Tokyo Olympics: Algerian judoka refuses to face a possible Israeli opponent
Fethi Nourine and his coach Amar Benikhlef withdrew from Tokyo Olympics after a possible match-up with Israel's Tohar Butbul
An Algerian judo athlete will be sent home from the Tokyo Olympics after he withdrew from the competition to avoid potentially facing an Israeli opponent.
Fethi Nourine and his coach, Amar Benikhlef, told Algerian media they were withdrawing to avoid a possible second-round matchup with Israel's Tohar Butbul in the men's 73 kg division on Monday. Nourine was to face Sudan's Mohamed Abdalrasool in the opening round, with the winner facing Butbul, the fifth seed.
The International Judo Federation's executive committee has temporarily suspended Nourine and Benikhlef, who are likely to face sanctions beyond the Olympics, which began Saturday. The Algerian Olympic committee then withdrew both men's accreditation and made plans to send them home. The IJF said Nourine's position was "in total opposition to the philosophy of the International Judo Federation.

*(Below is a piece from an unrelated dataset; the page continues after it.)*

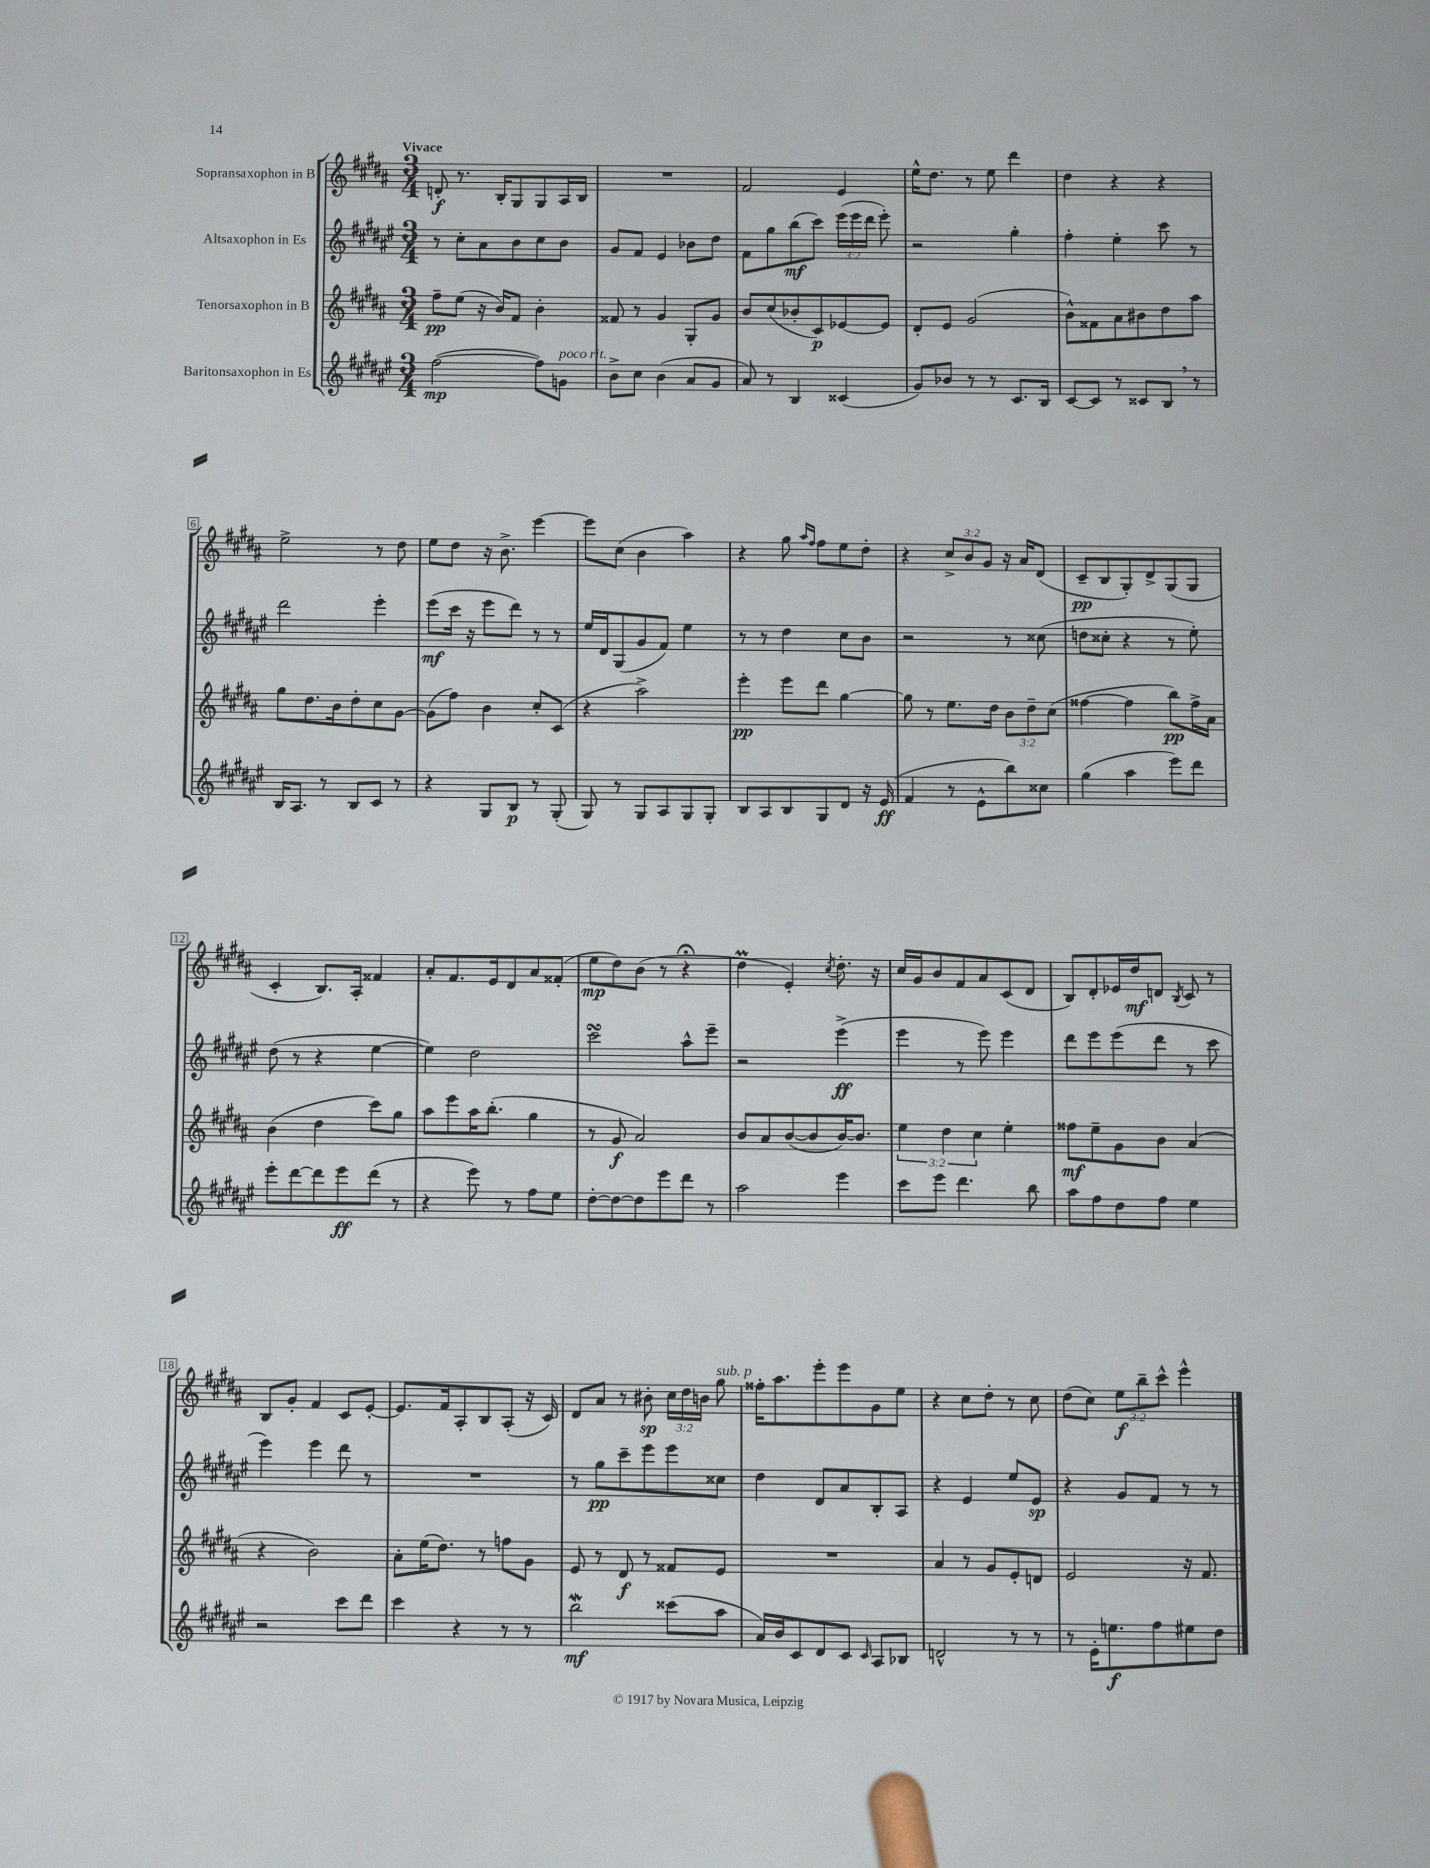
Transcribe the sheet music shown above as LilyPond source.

The IJF has a strict non-discrimination policy, promoting solidarity as a key principle, reinforced by the values of judo." Nourine and Benikhlef attribute their stance to their political support for Palestinians.

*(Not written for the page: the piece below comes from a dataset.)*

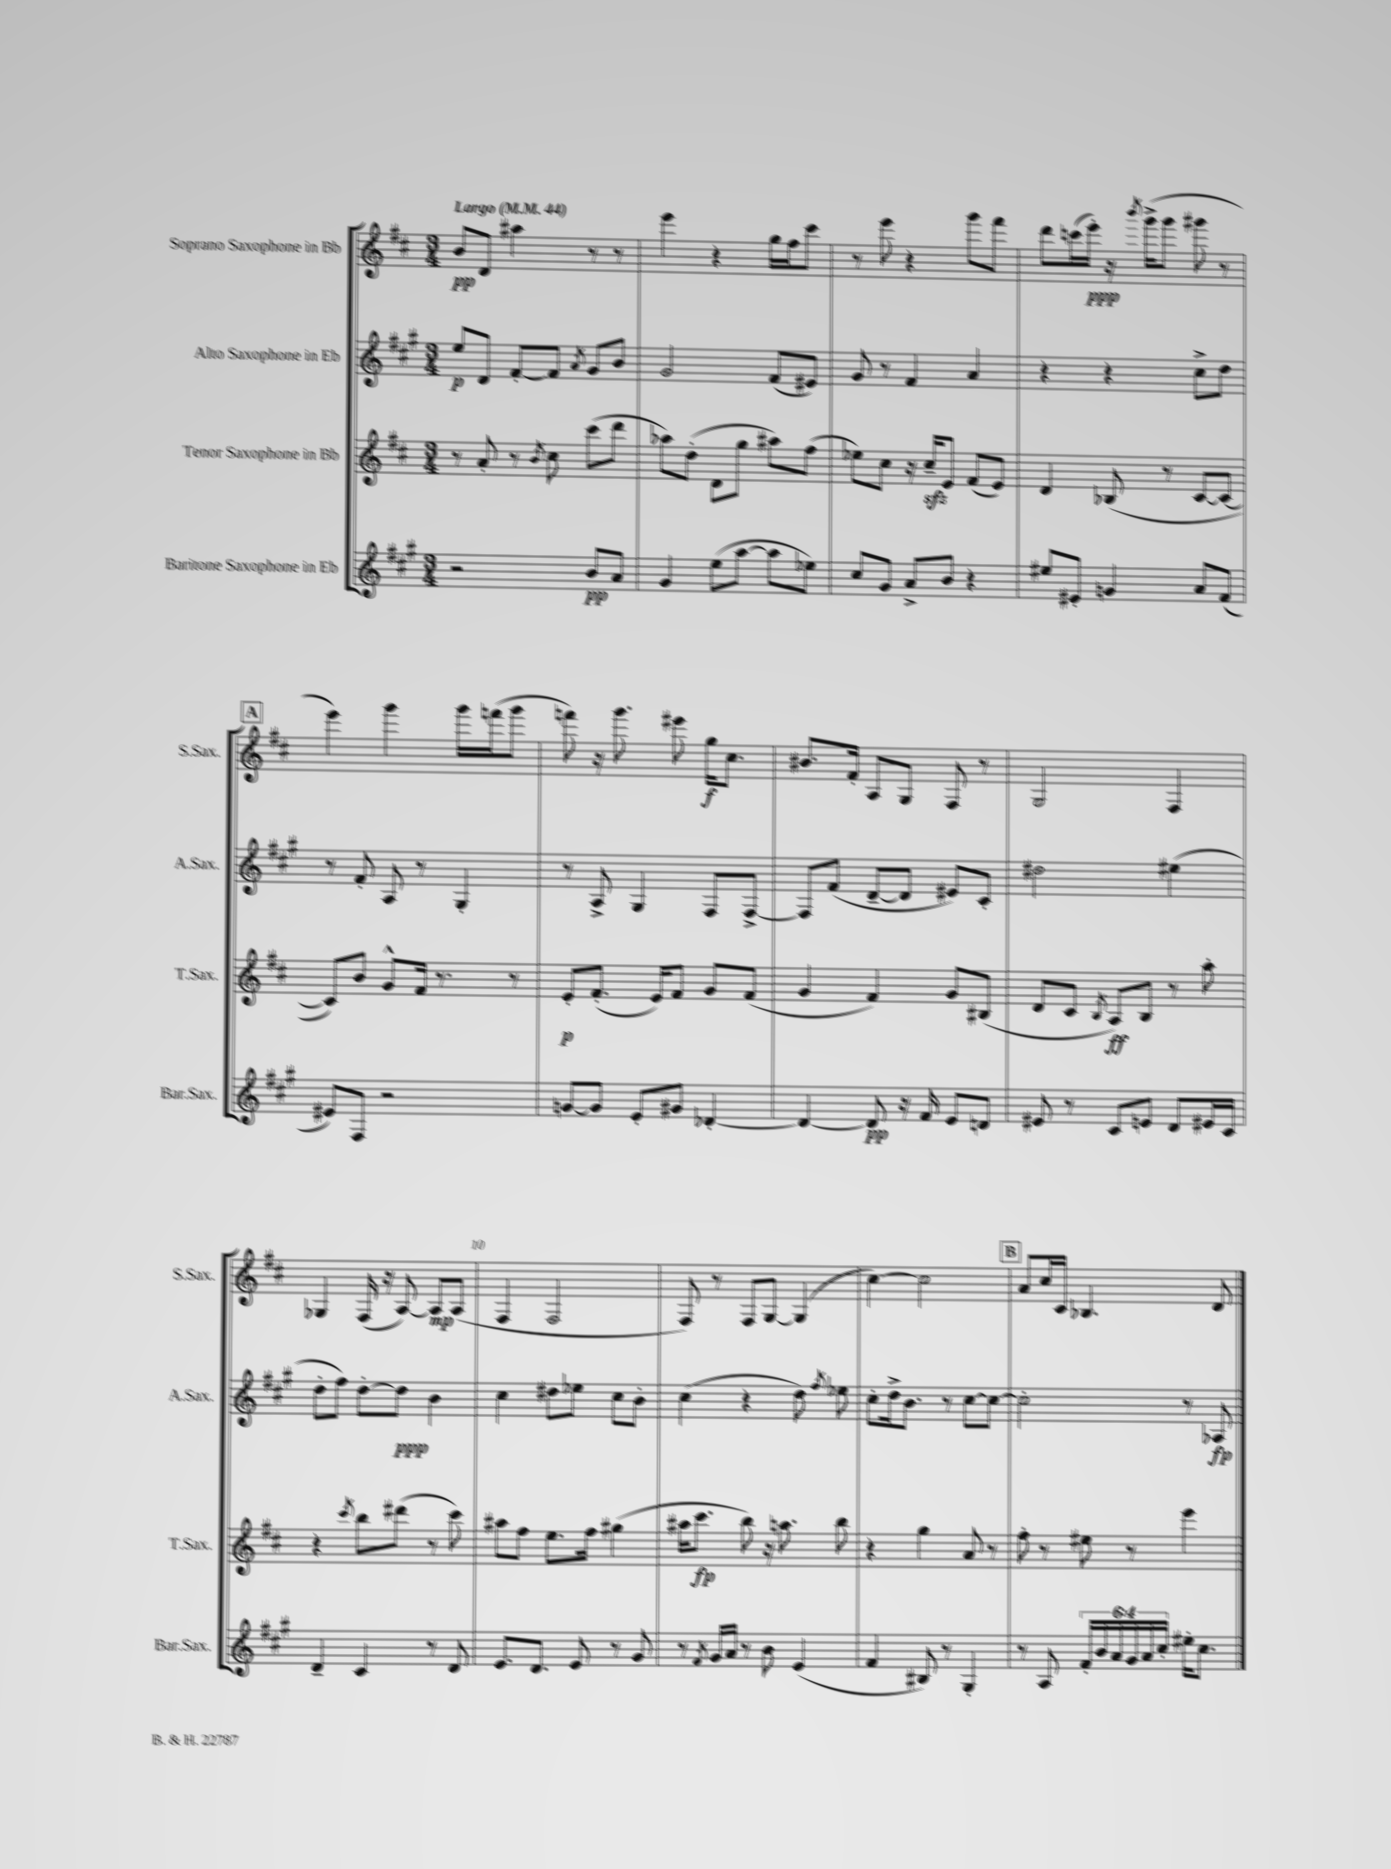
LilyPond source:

Meanwhile, two Georgian tennis players have been barred from the Olympics after officials in their home country told them they were entered for the Games but never actually sent the paperwork.
The Court of Arbitration for Sport ruled that it had to turn away doubles players Oksana Kalashnikova and Ekaterine Gorgodze because they were never formally entered for the games, even though Georgia's Olympic committee "informed the applicants that their application had been submitted."
Without a formal entry for the Olympics, the court ruled that the "consequence, however unfortunate for the two athletes, can only be the dismissal of their petition."